WHAT THE EXERCISE ASKS
Can you restate the stretch of the cybersecurity article from "Kevin Halkerd e4" through "most glaring gaps.", substituting "cybercriminals" for "cyber criminals"?

EXCERPT
*** Block opens ***

Kevin Halkerd e4 ISO

South Africa is the third most targeted country in the world for cyber criminals – not necessarily because of the rich pickings, but because of the ease with which wealth can be extracted, says Kevin Halkerd, Information Security Officer (ISO) at fintech company e4, which offers software as a service-driven digital solutions.

Yet even the most advanced and expensive security tools can’t completely protect against all threats. Here, Halkerd gives advice on how security teams can fill some of the most glaring gaps.

  1. Put people first

Cybersecurity might seem like a technological problem, but very often, it’s a people problem, says Halkerd. “People are really the weakest link in the cyber security risk chain. People-related risks are ubiquitous and include social engineering such as phishing, poor password protection and even employees selling their credentials to criminals for money. Creating awareness about these risks and educating the workforce is key, and competent training programmes should form part of your security budget.”

  1. Communication is crucial

Too often, security is viewed as a band-aid – something that needs to be done after a breach. Whereas, of course, security should be in place to prevent a breach. Part of the reason for this mindset is poor communication leading to a lack of cooperation, says Halkerd. “One common example of this is when new methodologies, technology or systems are adopted in a company without consulting IT on the security aspect of it first. Bringing security in as an afterthought leads to vulnerabilities.”

It’s also important that security teams engage with the rest of the workforce, rather than operate as a separate entity, he adds. “Trust is built through face-to-face interaction. If an employee encounters a cyber threat, they should know who they can call and that there is immediate help available to them.”

  1. Spend smarter

Every information security officer knows how challenging budgets can be. Staying on top of the latest trends and risks, and acquiring the right tools to deal with them, costs a lot of money.

It’s time for a mind shift, says Halkerd. “The way business works is to spend the minimum to maximise profits. This sometimes means simply installing an anti-virus programme and firewall – and that’s a dangerous position to take. Business leaders, and security officers in budget negotiations with execs, should reframe this to: What is the most risk the business can be exposed to and still make money? This usually hits home, because now it’s about risk management and risk tolerance. Can your business really afford to go offline for days because your straight-forward anti-virus didn’t do the job? If not, it’s time to rework that budget.”

*** Block closes ***

MATERIAL SUPPLIED
*** Block opens ***

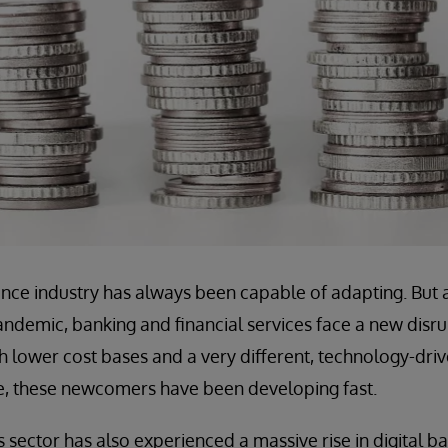
nce industry has always been capable of adapting. But 
ndemic, banking and financial services face a new disru
 lower cost bases and a very different, technology-dri
, these newcomers have been developing fast.
es sector has also experienced a massive rise in digital 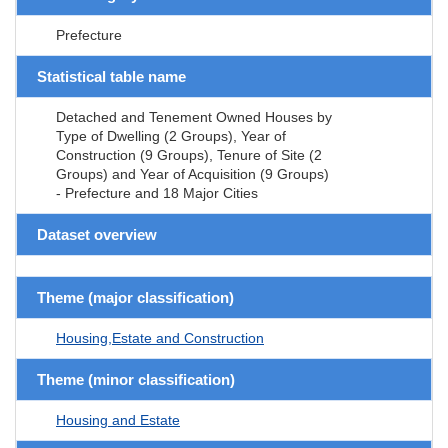
Prefecture
Statistical table name
Detached and Tenement Owned Houses by
Type of Dwelling (2 Groups), Year of
Construction (9 Groups), Tenure of Site (2
Groups) and Year of Acquisition (9 Groups)
- Prefecture and 18 Major Cities
Dataset overview
Theme (major classification)
Housing,Estate and Construction
Theme (minor classification)
Housing and Estate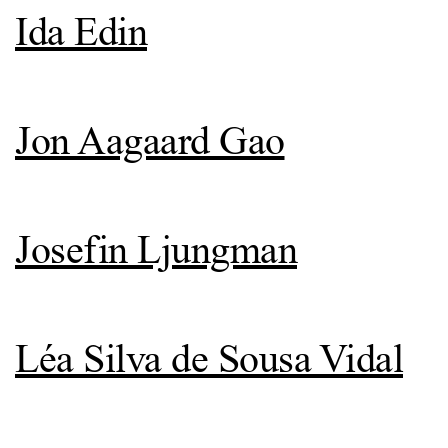
Ida Edin
Jon Aagaard Gao
Josefin Ljungman
Léa Silva de Sousa Vidal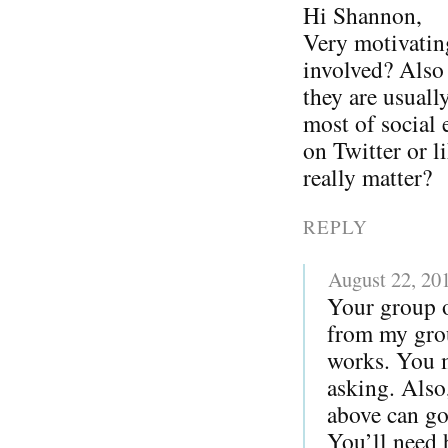
Hi Shannon,
Very motivatin
involved? Also I
they are usuall
most of social 
on Twitter or l
really matter?
REPLY
August 22, 20
Your group o
from my grou
works. You m
asking. Also
above can go
You’ll need 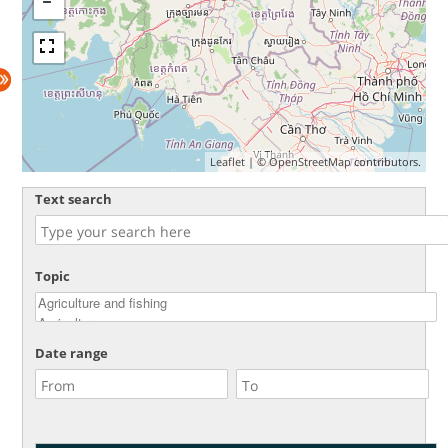
Leaflet
| ©
OpenStreetMap
contributors.
Text search
Topic
Date range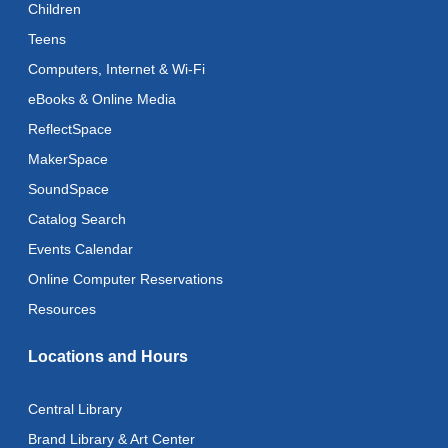
Children
Teens
Recoding the Codex: Cultural Heritage Through
Language
- ReflectSpace Exhibition
Computers, Internet & Wi-Fi
Wed, Aug 12, All Day
eBooks & Online Media
ReflectSpace
Toddler Storytime
MakerSpace
Wed, Aug 12, 10:30am - 11:00am
SoundSpace
Toddler Stay and Play
Catalog Search
Wed, Aug 12, 11:00am - 11:30am
Events Calendar
Adult Literacy Conversation Lounge
Online Computer Reservations
Wed, Aug 12, 12:00pm - 1:00pm
Resources
Citizenship Classes
Locations and Hours
Wed, Aug 12, 6:30pm - 8:00pm
Reflectspace Annex
Central Library
Recoding the Codex: Cultural Heritage Through
Brand Library & Art Center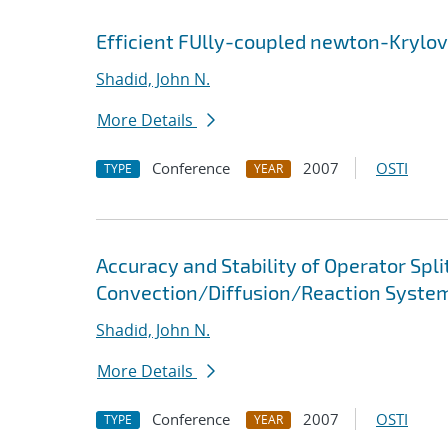
Efficient FUlly-coupled newton-Krylov
Shadid, John N.
More Details
Conference
2007
OSTI
TYPE
YEAR
Accuracy and Stability of Operator Spl
Convection/Diffusion/Reaction System
Shadid, John N.
More Details
Conference
2007
OSTI
TYPE
YEAR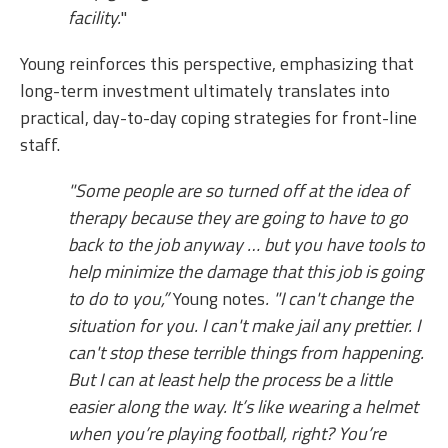
facility.
"
Young reinforces this perspective, emphasizing that
long-term investment ultimately translates into
practical, day-to-day coping strategies for front-line
staff.
"Some people are so turned off at the idea of
therapy because they are going to have to go
back to the job anyway … but you have tools to
help minimize the damage that this job is going
to do to you,”
Young notes
. "I can't change the
situation for you. I can't make jail any prettier. I
can't stop these terrible things from happening.
But I can at least help the process be a little
easier along the way. It’s like wearing a helmet
when you’re playing football, right? You’re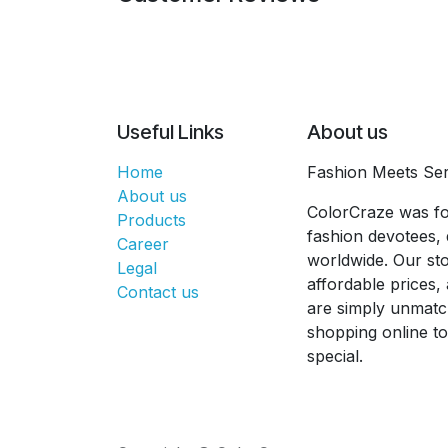
Useful Links
About us
Home
Fashion Meets Ser
About us
ColorCraze was fo
Products
fashion devotees, 
Career
worldwide. Our sto
Legal
affordable prices
Contact us
are simply unmatc
shopping online t
special.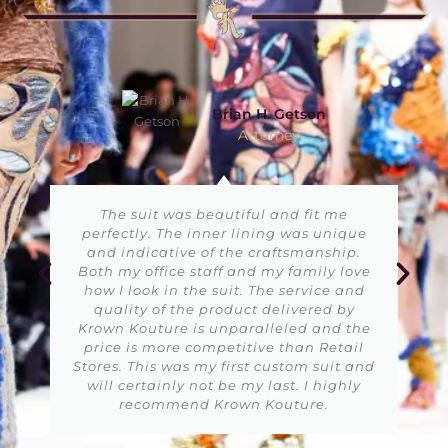
Jessica Parker
VP Public Relations
I enjoy using Krown Kouture services
because the dresses are very easy to use
and the alterations are made in real
time. I was not aware of such quality
customization services before but now
Krown Kouture is my first preference at
any cost. Thumbs UP!!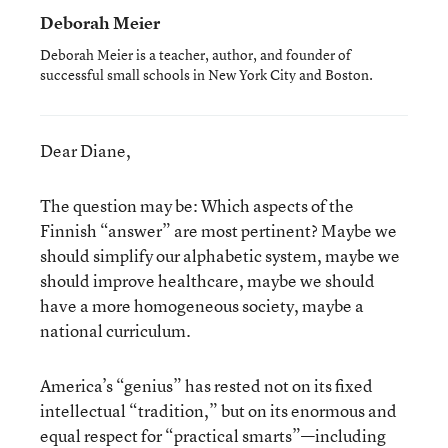
Deborah Meier
Deborah Meier is a teacher, author, and founder of
successful small schools in New York City and Boston.
Dear Diane,
The question may be: Which aspects of the
Finnish “answer” are most pertinent? Maybe we
should simplify our alphabetic system, maybe we
should improve healthcare, maybe we should
have a more homogeneous society, maybe a
national curriculum.
America’s “genius” has rested not on its fixed
intellectual “tradition,” but on its enormous and
equal respect for “practical smarts”—including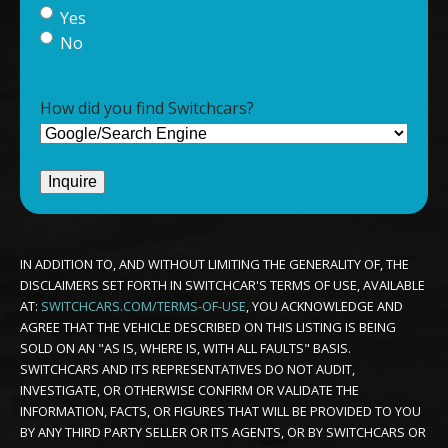
Yes
No
How did you find Switchcars?
IN ADDITION TO, AND WITHOUT LIMITING THE GENERALITY OF, THE
DISCLAIMERS SET FORTH IN SWITCHCAR'S TERMS OF USE, AVAILABLE
AT:
SWITCHCARS.COM/TERMS-OF-USE
, YOU ACKNOWLEDGE AND
AGREE THAT THE VEHICLE DESCRIBED ON THIS LISTING IS BEING
SOLD ON AN "AS IS, WHERE IS, WITH ALL FAULTS" BASIS.
SWITCHCARS AND ITS REPRESENTATIVES DO NOT AUDIT,
INVESTIGATE, OR OTHERWISE CONFIRM OR VALIDATE THE
INFORMATION, FACTS, OR FIGURES THAT WILL BE PROVIDED TO YOU
BY ANY THIRD PARTY SELLER OR ITS AGENTS, OR BY SWITCHCARS OR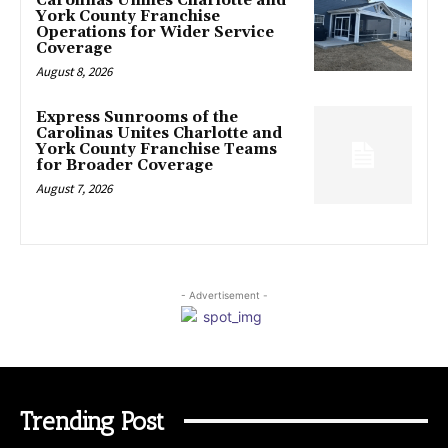
Carolinas Unifies Charlotte and
York County Franchise
Operations for Wider Service
Coverage
August 8, 2026
Express Sunrooms of the
Carolinas Unites Charlotte and
York County Franchise Teams
for Broader Coverage
August 7, 2026
- Advertisement -
Trending Post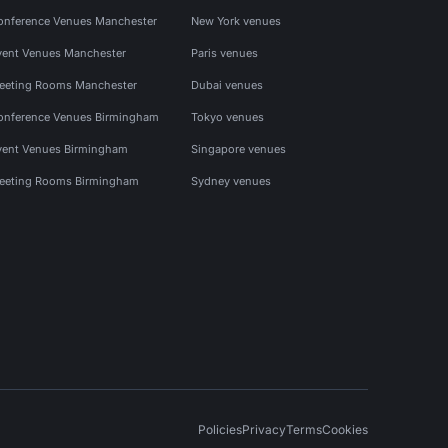
onference Venues Manchester
New York venues
vent Venues Manchester
Paris venues
eeting Rooms Manchester
Dubai venues
onference Venues Birmingham
Tokyo venues
vent Venues Birmingham
Singapore venues
eeting Rooms Birmingham
Sydney venues
Policies
Privacy
Terms
Cookies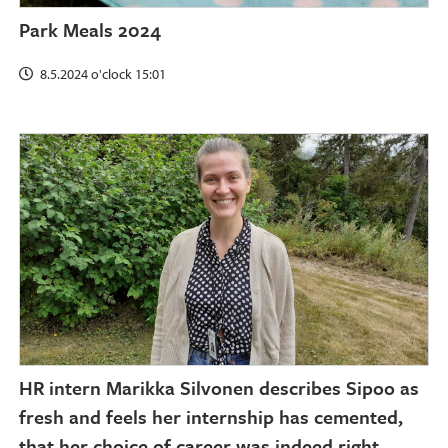
Park Meals 2024
8.5.2024 o'clock 15:01
HR intern Marikka Silvonen describes Sipoo as
fresh and feels her internship has cemented,
that her choice of career was indeed right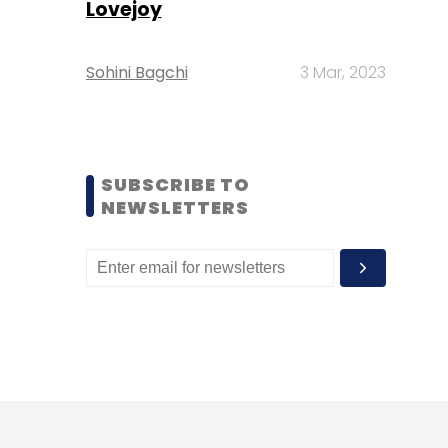
Lovejoy
Sohini Bagchi
3 Mar, 2023
SUBSCRIBE TO
NEWSLETTERS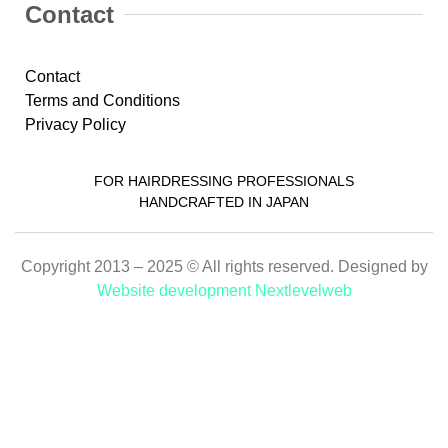
Contact
Contact
Terms and Conditions
Privacy Policy
FOR HAIRDRESSING PROFESSIONALS
HANDCRAFTED IN JAPAN
Copyright 2013 – 2025 © All rights reserved. Designed by
Website development Nextlevelweb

*** Block closes ***

FINAL ANSWER
Kevin Halkerd e4 ISO

South Africa is the third most targeted country in the world for cybercriminals – not necessarily because of the rich pickings, but because of the ease with which wealth can be extracted, says Kevin Halkerd, Information Security Officer (ISO) at fintech company e4, which offers software as a service-driven digital solutions.

Yet even the most advanced and expensive security tools can’t completely protect against all threats. Here, Halkerd gives advice on how security teams can fill some of the most glaring gaps.